Carewe aprì la porta, improvvisamente desideroso di coricarsi, e abbassò l’interruttore della luce. Lo chalet rimase al buio. Ricordi vaghi gli dissero che ormai la sua abitazione doveva essere perfettamente funzionante. Quando era entrato, ore prima, aveva intravisto un quadro di comando di fronte alla porta. A mani protese, lo raggiunse, sentì sotto le dita la plastica dell’interruttore centrale. L’interruttore obbedì al suo tocco e lo chalet fu invaso dalla luce. Poi si accorse che mancava il pannello di protezione.

Per un attimo eterno fissò, senza capire, i fili ad alto voltaggio su cui solo il caso gli aveva impedito di mettere le mani. Incapace di provare sorpresa o rabbia, raggiunse lentamente il letto e si sdraiò.

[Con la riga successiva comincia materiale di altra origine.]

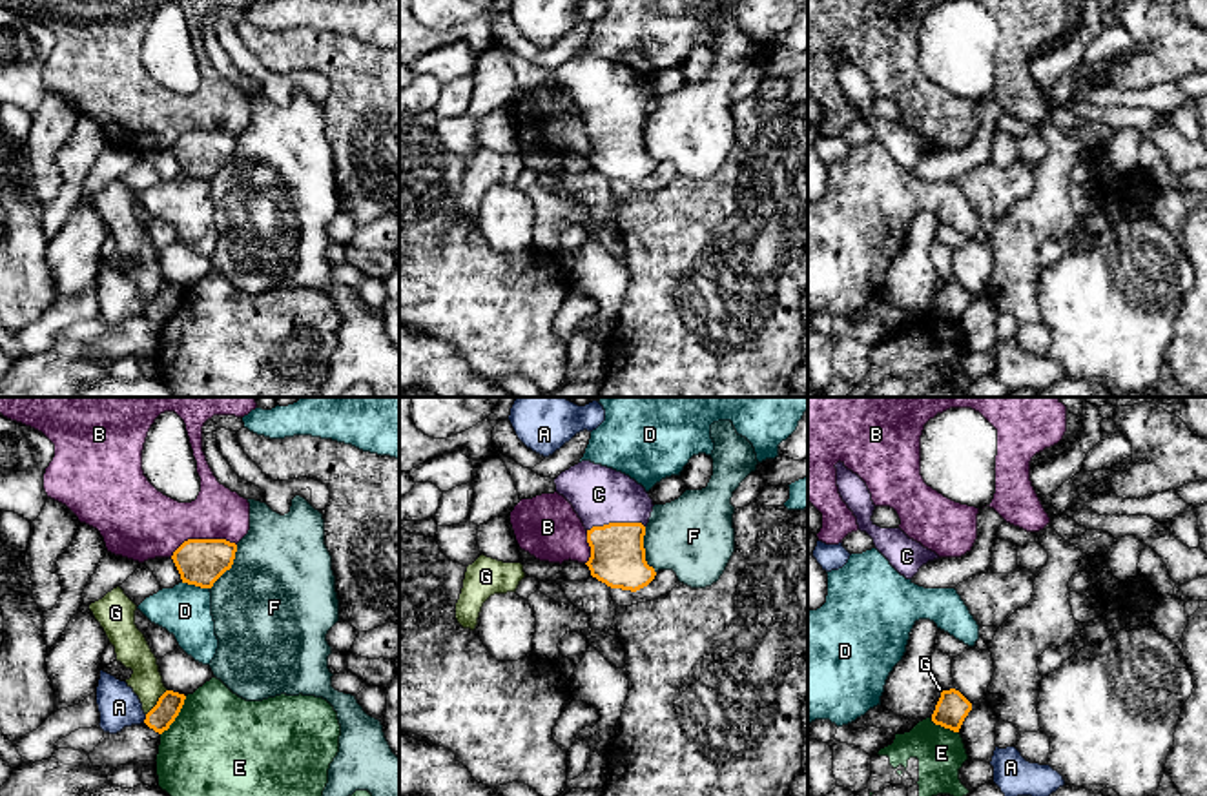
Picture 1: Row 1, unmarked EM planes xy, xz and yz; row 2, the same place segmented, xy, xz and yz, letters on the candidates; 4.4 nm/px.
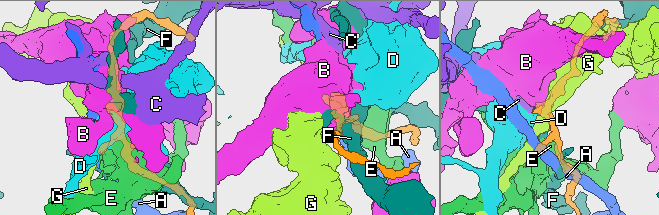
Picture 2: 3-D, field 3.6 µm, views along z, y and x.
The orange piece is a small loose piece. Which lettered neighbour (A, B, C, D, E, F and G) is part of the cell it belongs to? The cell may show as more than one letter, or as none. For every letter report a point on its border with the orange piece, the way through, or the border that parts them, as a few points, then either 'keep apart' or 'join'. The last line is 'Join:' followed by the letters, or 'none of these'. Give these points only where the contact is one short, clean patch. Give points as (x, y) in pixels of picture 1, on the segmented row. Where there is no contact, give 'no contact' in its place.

Si addormentò subito. Nei sogni, il suo fragile corpo di vetro era minacciato da grandi macchine, da alberi a gomito che avanzavano ciecamente verso di lui ed erano capaci di ridurlo in polvere.

8

Il sole del mattino lanciava frecce di fuoco sulle palpebre di Carewe. Si alzò, disfatto, con le tempie che gli pulsavano, e raggiunse il minuscolo bagno dello chalet. Svegliandosi, il suo primo impulso era stato quello di rimettersi a dormire; ma Parma gli aveva detto che quel mattino doveva vedere subito il coordinatore della squadra e farsi registrare tra gli effettivi. Aprì la valigia, tirò fuori una scatola delle capsule di ossigeno e acido ascorbico e ne inghiottì una. Lo strato di gelatina che avvolgeva le capsule gliela bloccò nella trachea. Stava per andare a prendere un bicchiere d’acqua, quando vide, con la coda dell’occhio, il quadro di comando.

Le punte dei fili erano scoperte, minacciose. Con una smorfia, Carewe si guardò attorno, scoprì su una sedia il pannello di protezione. I suoi ricordi erano confusi. La sera prima, era rientrato come uno zombie, e solo la pura e semplice fortuna gli aveva impedito di toccare i fili ad alto voltaggio. La sua fronte si coprì di sudore freddo, poi Carewe grugnì davanti alla propria stupidità: senza il pannello, l’interruttore non si poteva abbassare, e non ci sarebbe stato passaggio di corrente.

Però le luci dello chalet erano accese. L’interruttore si era abbassato sul serio.

Stringendo le tempie per calmare le continue pulsazioni, si avvicinò al quadro comandi e ne osservò l’interno. La levetta che impediva all’interruttore di entrare in funzione prima di essere collegato al pannello di sicurezza era piegata di lato, non funzionava. “Qualcuno ha tentato di uccidermi” pensò immediatamente, “ed è tutta colpa di Athene.” Nel giro di un secondo, il buonsenso prese il sopravvento, e lui avvertì l’odio enorme, smisurato, che solo un immortale può provare quando la sua vita si è trovata in pericolo. Il tecnico che gli aveva installato l’impianto elettrico doveva pagarla cara, carissima.